Task prompt:
How many lines of the listing contain the string "Helen", matching case exactly? Give only the number.

Stored data
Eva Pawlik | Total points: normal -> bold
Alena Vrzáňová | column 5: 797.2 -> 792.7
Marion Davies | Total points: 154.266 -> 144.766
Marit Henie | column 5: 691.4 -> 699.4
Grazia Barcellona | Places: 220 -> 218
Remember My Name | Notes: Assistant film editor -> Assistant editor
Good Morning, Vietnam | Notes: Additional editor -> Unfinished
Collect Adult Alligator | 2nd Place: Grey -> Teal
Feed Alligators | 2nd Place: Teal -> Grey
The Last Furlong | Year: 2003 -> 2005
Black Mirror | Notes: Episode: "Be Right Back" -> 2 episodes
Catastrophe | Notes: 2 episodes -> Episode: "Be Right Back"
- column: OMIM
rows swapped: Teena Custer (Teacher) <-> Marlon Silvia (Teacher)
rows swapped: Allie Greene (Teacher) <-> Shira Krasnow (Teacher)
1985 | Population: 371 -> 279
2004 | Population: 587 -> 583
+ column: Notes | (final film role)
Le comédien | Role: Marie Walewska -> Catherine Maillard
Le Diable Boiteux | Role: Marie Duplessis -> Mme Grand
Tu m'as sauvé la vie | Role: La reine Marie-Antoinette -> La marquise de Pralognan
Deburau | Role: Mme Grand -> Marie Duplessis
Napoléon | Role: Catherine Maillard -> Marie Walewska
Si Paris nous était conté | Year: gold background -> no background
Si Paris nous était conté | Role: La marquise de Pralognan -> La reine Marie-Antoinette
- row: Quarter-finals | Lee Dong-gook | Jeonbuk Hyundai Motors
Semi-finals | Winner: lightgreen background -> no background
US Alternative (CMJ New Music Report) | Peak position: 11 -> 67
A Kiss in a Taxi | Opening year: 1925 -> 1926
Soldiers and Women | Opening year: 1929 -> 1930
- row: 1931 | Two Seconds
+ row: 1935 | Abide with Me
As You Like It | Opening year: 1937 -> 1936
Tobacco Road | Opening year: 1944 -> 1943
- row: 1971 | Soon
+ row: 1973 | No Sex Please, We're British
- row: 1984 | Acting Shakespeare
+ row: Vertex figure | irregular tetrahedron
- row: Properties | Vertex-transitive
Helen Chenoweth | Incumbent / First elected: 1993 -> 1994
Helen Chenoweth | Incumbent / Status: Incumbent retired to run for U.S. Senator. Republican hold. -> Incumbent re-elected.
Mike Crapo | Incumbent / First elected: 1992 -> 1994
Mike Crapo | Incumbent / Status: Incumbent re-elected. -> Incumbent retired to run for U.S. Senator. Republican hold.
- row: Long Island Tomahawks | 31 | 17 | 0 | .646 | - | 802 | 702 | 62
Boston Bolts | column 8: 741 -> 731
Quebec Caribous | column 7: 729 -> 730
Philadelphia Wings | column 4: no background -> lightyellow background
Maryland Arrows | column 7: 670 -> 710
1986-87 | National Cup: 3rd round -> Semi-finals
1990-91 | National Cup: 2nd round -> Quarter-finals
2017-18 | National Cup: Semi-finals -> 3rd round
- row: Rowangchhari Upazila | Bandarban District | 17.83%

Result below:
2